Oosher Roizen with the Jewish school

These are the pupils and teachers of the Jewish school in Ozarintsy. My brother Oosher is the first on the left in the second row wearing a white shirt and a pioneer necktie. The photo was taken in Ozarintsy in 1936. Oosher was born in 1927. My mother named him Oosher after Grandmother Gitl's father. There was a Jewish elementary school in Ozarintsy. When my brother started to go to school I went with him. The teacher sent me home telling me that I was too young to go to school. I went to Uncle Mordkhe. He didn't have any children and was always happy to see me. Mordkhe had a good education. He knew Hebrew very well, so he began to teach me Hebrew. My mother got rather scared when she heard about it because the Soviet authorities persecuted such activities [during their struggle against religion]. My mother forbade me to study Hebrew. I wish she hadn't. I learned to read and write in Yiddish instead. My parents spoke Yiddish in the family.

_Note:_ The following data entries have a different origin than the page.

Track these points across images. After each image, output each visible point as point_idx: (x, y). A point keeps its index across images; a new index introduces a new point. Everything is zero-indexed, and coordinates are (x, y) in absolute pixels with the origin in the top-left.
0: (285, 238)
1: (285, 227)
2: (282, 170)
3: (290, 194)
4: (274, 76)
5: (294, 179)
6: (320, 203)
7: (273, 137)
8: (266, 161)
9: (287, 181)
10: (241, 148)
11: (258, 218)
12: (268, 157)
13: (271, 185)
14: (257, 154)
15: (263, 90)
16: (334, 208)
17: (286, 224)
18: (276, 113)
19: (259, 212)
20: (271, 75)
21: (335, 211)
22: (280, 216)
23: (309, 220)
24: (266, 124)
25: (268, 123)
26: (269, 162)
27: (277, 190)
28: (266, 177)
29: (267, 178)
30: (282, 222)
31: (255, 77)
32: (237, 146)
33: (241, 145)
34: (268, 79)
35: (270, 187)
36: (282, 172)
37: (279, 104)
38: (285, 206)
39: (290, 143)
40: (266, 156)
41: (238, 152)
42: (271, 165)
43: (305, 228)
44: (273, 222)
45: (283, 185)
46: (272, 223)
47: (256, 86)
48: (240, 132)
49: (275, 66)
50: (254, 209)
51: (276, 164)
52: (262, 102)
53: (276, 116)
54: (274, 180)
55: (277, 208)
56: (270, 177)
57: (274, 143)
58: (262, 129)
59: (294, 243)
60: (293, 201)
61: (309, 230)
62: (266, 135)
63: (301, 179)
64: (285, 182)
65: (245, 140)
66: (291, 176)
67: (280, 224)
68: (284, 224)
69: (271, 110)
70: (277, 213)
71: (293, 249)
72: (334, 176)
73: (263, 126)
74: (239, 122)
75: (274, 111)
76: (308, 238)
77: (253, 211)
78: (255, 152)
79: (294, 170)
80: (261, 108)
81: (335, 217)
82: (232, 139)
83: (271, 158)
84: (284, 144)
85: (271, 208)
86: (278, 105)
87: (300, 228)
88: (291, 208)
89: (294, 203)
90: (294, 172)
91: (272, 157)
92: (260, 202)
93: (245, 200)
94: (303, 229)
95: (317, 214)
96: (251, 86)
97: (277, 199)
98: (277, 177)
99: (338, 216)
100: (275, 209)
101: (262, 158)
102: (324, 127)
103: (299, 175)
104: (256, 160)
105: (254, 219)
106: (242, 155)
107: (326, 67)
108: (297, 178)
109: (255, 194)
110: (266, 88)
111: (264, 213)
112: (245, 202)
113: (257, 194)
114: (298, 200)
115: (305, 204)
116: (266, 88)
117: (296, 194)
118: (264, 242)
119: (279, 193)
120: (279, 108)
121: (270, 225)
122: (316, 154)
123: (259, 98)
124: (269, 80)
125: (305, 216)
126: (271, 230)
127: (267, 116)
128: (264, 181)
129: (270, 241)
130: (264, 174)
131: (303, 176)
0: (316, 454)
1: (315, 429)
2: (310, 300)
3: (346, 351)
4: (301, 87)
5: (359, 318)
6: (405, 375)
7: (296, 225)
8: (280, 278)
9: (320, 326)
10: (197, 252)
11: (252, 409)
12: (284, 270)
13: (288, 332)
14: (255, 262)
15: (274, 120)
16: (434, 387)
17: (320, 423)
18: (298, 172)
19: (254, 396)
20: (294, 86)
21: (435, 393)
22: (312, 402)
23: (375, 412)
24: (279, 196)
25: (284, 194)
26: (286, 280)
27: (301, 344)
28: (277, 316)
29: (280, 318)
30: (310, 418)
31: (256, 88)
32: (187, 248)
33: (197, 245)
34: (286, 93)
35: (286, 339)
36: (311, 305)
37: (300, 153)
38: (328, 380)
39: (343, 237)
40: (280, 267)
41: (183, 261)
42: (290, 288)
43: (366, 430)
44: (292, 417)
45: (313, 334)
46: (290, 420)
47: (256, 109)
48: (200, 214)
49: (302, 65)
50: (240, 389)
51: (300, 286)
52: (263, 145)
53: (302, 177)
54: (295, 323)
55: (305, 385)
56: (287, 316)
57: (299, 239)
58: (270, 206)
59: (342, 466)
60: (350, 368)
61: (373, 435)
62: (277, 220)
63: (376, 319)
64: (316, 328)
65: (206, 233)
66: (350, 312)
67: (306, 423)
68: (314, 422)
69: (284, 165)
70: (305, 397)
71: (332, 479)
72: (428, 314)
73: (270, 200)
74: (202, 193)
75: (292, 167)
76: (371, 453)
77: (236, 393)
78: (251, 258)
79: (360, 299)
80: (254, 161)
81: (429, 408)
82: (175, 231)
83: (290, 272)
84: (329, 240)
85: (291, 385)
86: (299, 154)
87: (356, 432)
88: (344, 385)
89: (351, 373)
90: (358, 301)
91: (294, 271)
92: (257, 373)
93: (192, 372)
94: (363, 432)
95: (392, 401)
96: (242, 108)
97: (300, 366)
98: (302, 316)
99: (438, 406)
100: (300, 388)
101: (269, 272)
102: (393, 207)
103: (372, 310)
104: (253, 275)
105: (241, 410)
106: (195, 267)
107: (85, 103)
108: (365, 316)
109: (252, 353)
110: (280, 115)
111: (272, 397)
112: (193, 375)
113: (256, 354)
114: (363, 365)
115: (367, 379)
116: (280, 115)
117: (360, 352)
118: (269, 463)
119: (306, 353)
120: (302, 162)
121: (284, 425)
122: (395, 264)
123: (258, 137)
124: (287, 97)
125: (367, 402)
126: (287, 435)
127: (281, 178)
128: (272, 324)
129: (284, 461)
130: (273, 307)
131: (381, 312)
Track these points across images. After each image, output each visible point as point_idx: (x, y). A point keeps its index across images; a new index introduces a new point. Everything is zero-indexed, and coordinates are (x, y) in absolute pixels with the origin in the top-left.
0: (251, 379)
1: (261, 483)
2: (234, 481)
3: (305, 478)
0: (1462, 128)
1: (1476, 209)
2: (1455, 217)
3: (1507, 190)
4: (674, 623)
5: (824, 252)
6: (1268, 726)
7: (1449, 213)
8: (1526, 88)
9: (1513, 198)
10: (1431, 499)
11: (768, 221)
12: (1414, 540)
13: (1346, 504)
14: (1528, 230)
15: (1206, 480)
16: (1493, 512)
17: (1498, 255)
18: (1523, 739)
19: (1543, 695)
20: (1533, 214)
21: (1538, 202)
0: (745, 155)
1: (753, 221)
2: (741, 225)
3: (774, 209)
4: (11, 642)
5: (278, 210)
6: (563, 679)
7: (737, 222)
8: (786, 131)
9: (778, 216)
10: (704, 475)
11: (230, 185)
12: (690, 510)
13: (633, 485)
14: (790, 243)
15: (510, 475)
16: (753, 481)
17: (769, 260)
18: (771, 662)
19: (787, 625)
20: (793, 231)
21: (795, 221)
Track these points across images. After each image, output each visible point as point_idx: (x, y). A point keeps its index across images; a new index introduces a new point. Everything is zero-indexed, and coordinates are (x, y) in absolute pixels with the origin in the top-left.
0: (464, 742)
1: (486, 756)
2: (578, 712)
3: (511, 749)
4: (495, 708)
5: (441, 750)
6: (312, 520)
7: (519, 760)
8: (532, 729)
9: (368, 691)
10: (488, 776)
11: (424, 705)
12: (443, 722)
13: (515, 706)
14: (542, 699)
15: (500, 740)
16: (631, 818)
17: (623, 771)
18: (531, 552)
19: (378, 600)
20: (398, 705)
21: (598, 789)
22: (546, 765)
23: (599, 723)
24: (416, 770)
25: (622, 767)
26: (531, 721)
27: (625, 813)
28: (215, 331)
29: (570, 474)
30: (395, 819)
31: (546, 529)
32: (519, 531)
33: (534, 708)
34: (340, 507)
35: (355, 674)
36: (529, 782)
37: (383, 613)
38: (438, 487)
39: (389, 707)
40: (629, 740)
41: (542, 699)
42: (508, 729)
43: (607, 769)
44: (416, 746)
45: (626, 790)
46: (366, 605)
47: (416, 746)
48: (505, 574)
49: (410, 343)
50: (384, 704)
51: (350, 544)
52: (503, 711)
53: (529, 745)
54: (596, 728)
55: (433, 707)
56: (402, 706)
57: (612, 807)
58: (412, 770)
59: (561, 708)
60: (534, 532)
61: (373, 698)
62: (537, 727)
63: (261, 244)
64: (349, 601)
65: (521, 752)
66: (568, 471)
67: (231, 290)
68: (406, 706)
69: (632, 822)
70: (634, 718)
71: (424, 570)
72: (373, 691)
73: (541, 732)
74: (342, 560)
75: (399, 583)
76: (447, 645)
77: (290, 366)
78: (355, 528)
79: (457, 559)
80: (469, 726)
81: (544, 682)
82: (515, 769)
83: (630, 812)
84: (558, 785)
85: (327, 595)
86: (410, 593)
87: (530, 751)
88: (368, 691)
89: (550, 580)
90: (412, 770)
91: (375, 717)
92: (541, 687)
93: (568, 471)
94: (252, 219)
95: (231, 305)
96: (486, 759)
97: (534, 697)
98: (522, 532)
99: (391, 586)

We communicated in Yiddish with Jewish children and in Ukrainian with our Ukrainian neighbors' children. My brother became a pioneer at school in 1936 and he was proud to wear his red necktie. My brother studied well and after classes he taught me to count and read and write in Yiddish. There was no Jewish school in Ozarintsy after the war. My brother and I went to the Ukrainian school. In 1946 my brother finished school and went to Chernovtsy to enter the Construction College.